Le président de l'ACPPU, Bill Graham, a fait état des ententes secrètes de plus en plus courantes entre les universités et les collèges et des donateurs du secteur privé pour faire face aux compressions budgétaires des gouvernements. Il a donné l'exemple d'ententes entre l'Université de Toronto et Nortel, Barrick Gold, la Fondation Rotman, et Bell-Emergis. Il a fait remarquer que ces ententes compromettaient l'intégrité de l'établissement, tentaient de gouverner la recherche et l'enseignement et de miner les structures collégiales de direction.

Ann Clark, Nancy Olivieri, et Michèle Brill-Edwards ont montré comment les intérêts de l'entreprise privée nuisaient à la recherche médicale et agronomique.

La tentative des sociétés d'utiliser les universités et les collèges comme sites de mise en marché de biens et services privés est un autre sujet qui a été soulevé. Les conférenciers ont signalé de nombreuses formes, du contrat exclusif avec des fournisseurs à la publicité sur les murs des couloirs, en passant par des rétributions financières pour les professeurs qui mentionnent le nom d'un produit dans leur cours.

David Noble et Langdon Winner ont traité d'une troisième forme de commercialisation, soit la tentative d'utiliser de nouvelles technologies pour transformer l'enseignement en un produit de base. La présentation ironique que Winner a faite de la nouvelle machine de la compagnie Edu-Sham, le PA (professeur automatisé), lui a valu une ovation debout.

Bill Bruneau, Maureen Shaw et Michael Conlon, le président national de la Fédération canadienne des étudiantes et étudiants, ont traité du dernier thème, soit l'imposition d'un modèle de gestion des universités et des collèges calqué sur le secteur privé.

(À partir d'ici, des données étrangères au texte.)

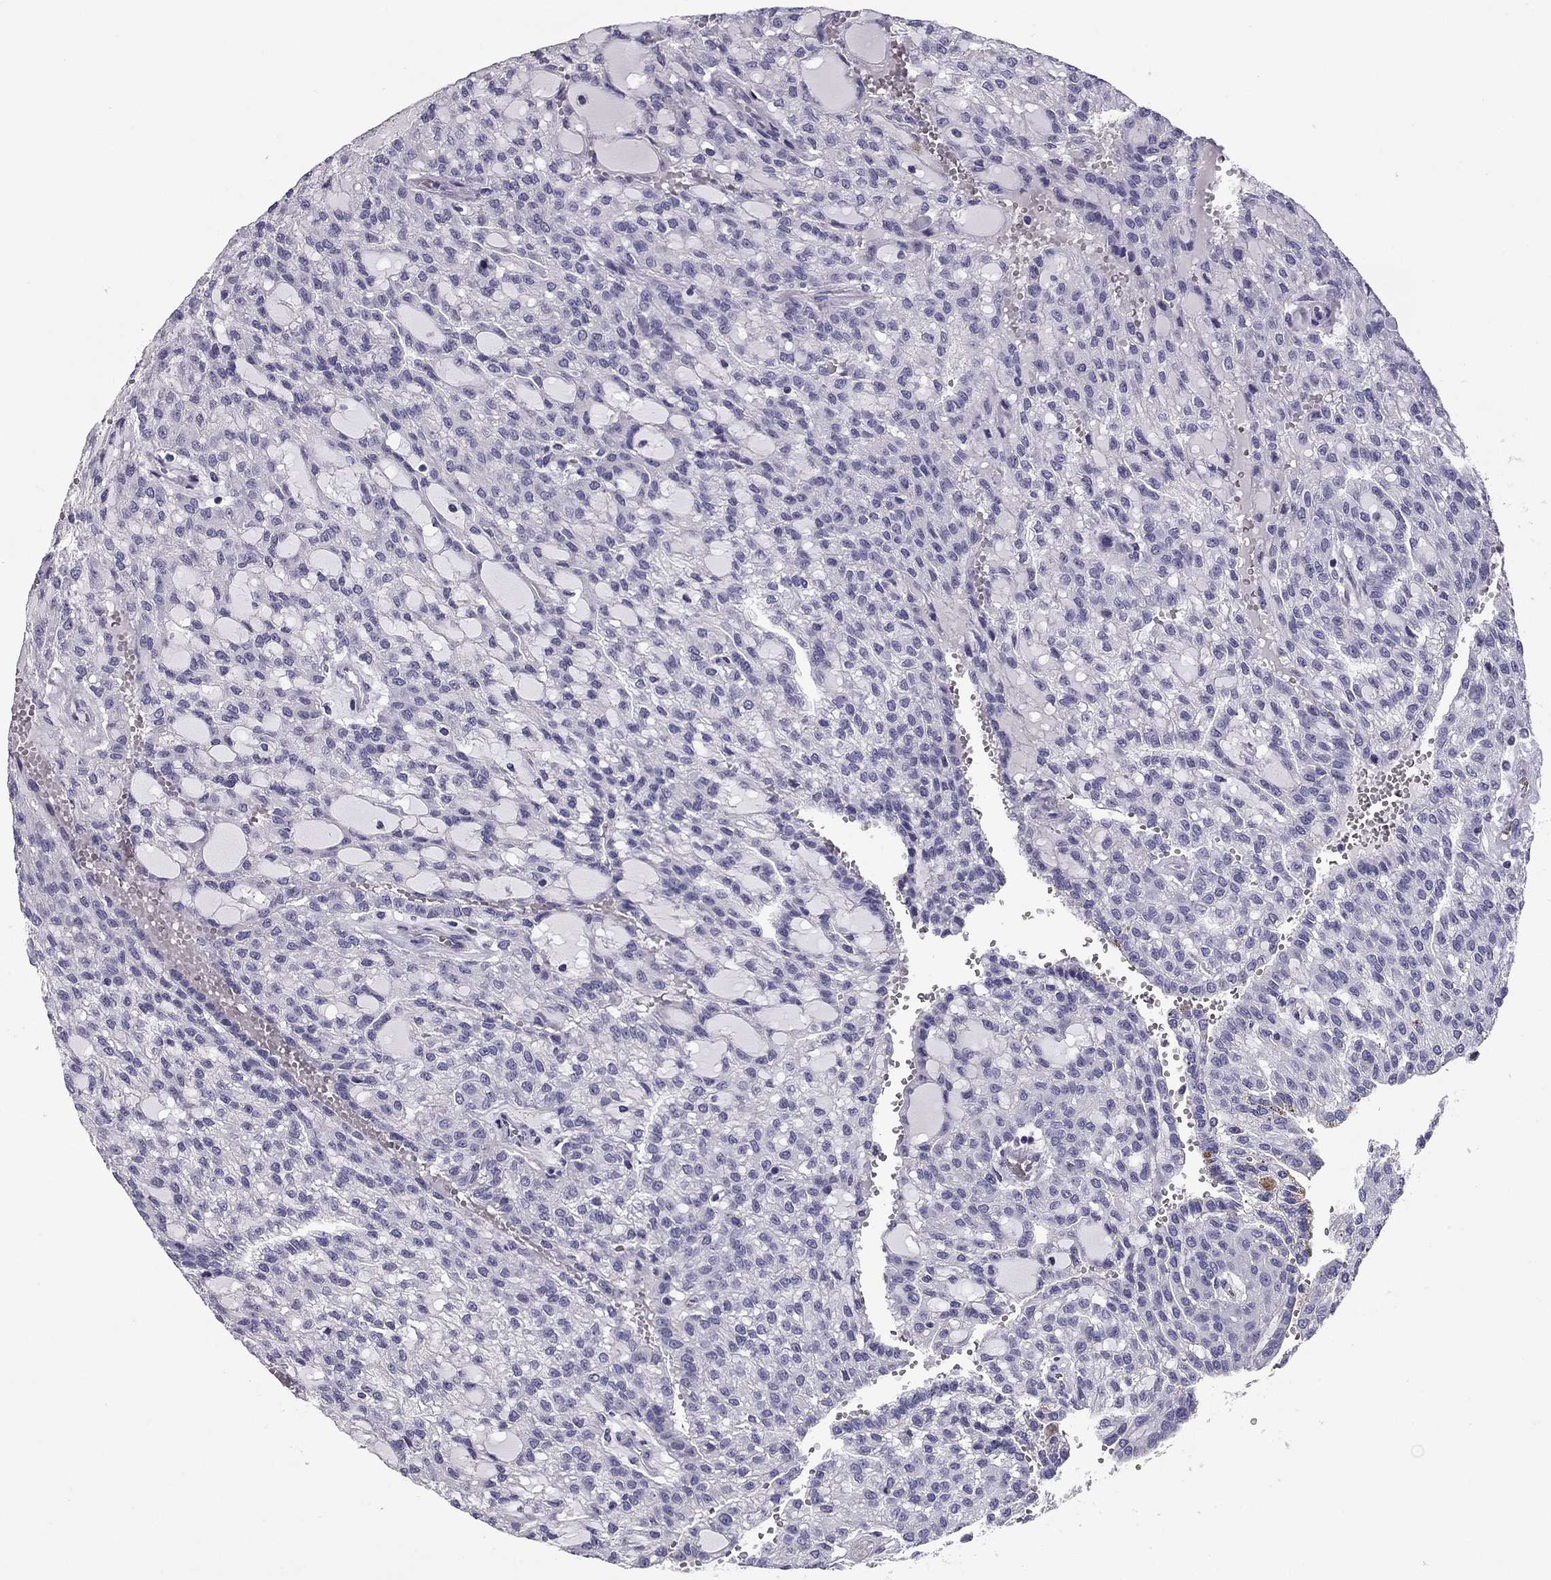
{"staining": {"intensity": "negative", "quantity": "none", "location": "none"}, "tissue": "renal cancer", "cell_type": "Tumor cells", "image_type": "cancer", "snomed": [{"axis": "morphology", "description": "Adenocarcinoma, NOS"}, {"axis": "topography", "description": "Kidney"}], "caption": "This is an immunohistochemistry histopathology image of renal adenocarcinoma. There is no staining in tumor cells.", "gene": "FLNC", "patient": {"sex": "male", "age": 63}}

Marjorie Griffin Cohen a prévenu les participants que le Canada risquait de ne plus pouvoir maintenir et améliorer son système public d'enseignement à cause des prochaines négociations commerciales de l'Organisation mondiale du commerce. Elle a fait remarquer que des pressions étaient exercées pour inclure l'éducation dans l'Accord général sur le commerce des services qui sera renégocié au cours des trois prochaines années.

Jean-Paul Lainé, de l'Université de Rouen, Sir David Weatherall, professeur de médecine à Oxford, et Denise Angers, vice-présidente de la Fédération québécoise des professeures et professeurs d'université, ont composé un groupe d'experts qui ont respectivement traité de la commercialisation de l'enseignement et de la recherche en France, en Angleterre et au Québec.

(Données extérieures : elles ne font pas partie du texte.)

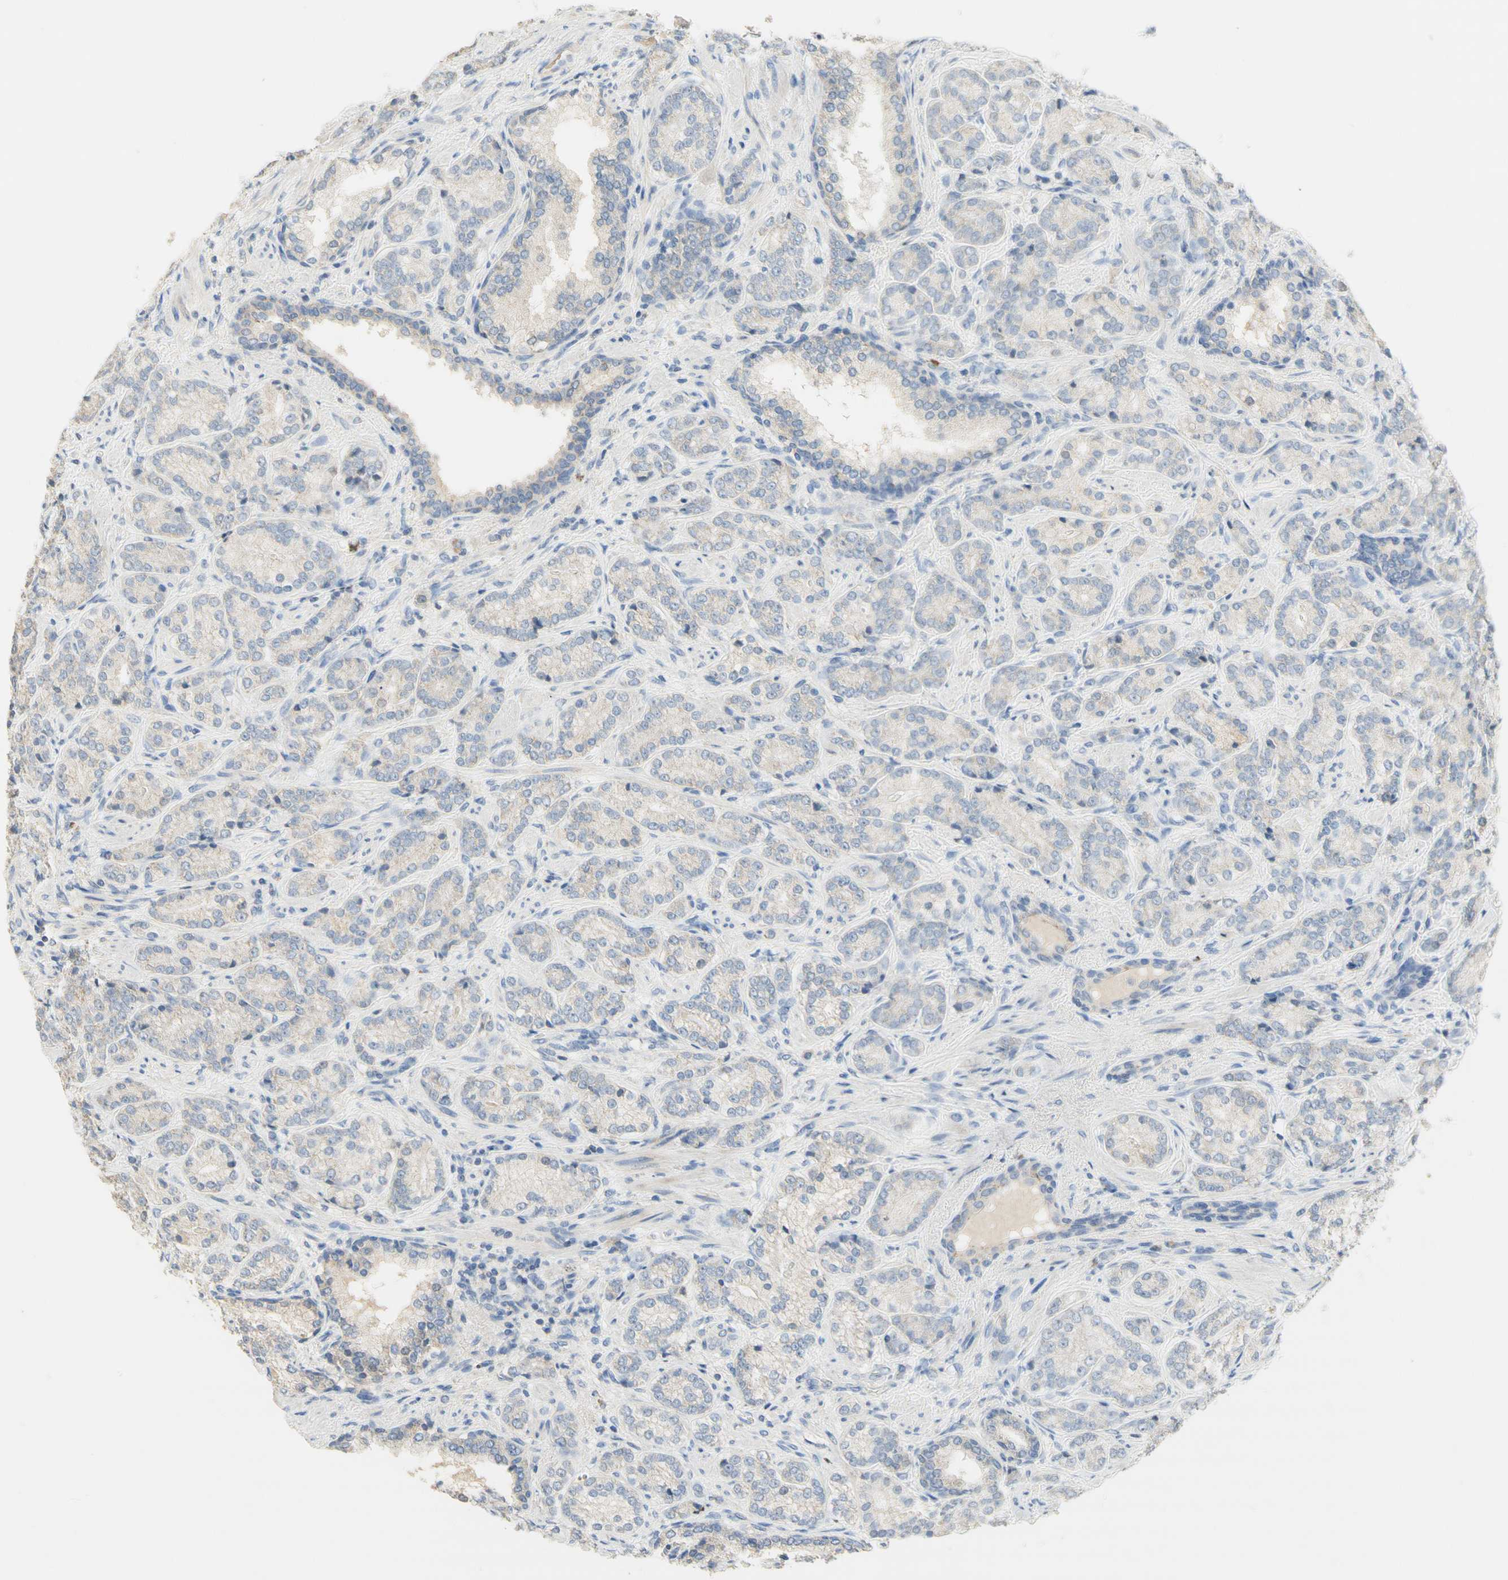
{"staining": {"intensity": "weak", "quantity": "<25%", "location": "cytoplasmic/membranous"}, "tissue": "prostate cancer", "cell_type": "Tumor cells", "image_type": "cancer", "snomed": [{"axis": "morphology", "description": "Adenocarcinoma, High grade"}, {"axis": "topography", "description": "Prostate"}], "caption": "A photomicrograph of prostate cancer (adenocarcinoma (high-grade)) stained for a protein exhibits no brown staining in tumor cells.", "gene": "NECTIN4", "patient": {"sex": "male", "age": 61}}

Des défis aux solutions, Paul Axelrod et Claire Polster ont expliqué comment les universités et les collèges pouvaient reprendre leur rôle axé sur l'intérêt public.

Dans les ateliers tenus tout au long de la conférence, les participants ont mis au point une liste de mesures spécifiques que les associations locales, provinciales et nationales pourraient prendre et ont proposé des initiatives que les membres du corps universitaire pourraient réaliser pour défendre leur profession et leur établissement d'enseignement public.

Au cours des quatre prochains mois, les états de la conférence et les listes de mesures spécifiques seront publiés dans le deuxième volume de la nouvelle série de monographies édité par James Lorimer & Company. «Dans l'intervalle, les associations locales qui désirent des exemplaires des listes de mesures spécifiques devraient communiquer avec nous directement», a recommandé le directeur général de l'ACPPU, Jim Turk.

Une déclaration a été adoptée à la plénière finale qui réaffirme l'engagement envers l'enseignement postsecondaire au service de l'intérêt public et qui s'oppose aux restrictions imposées à la création ou à la diffusion du savoir.

L'ACPPU se fera un plaisir d'aider les associations locales qui aimeraient organiser à leur université un colloque sur la commercialisation.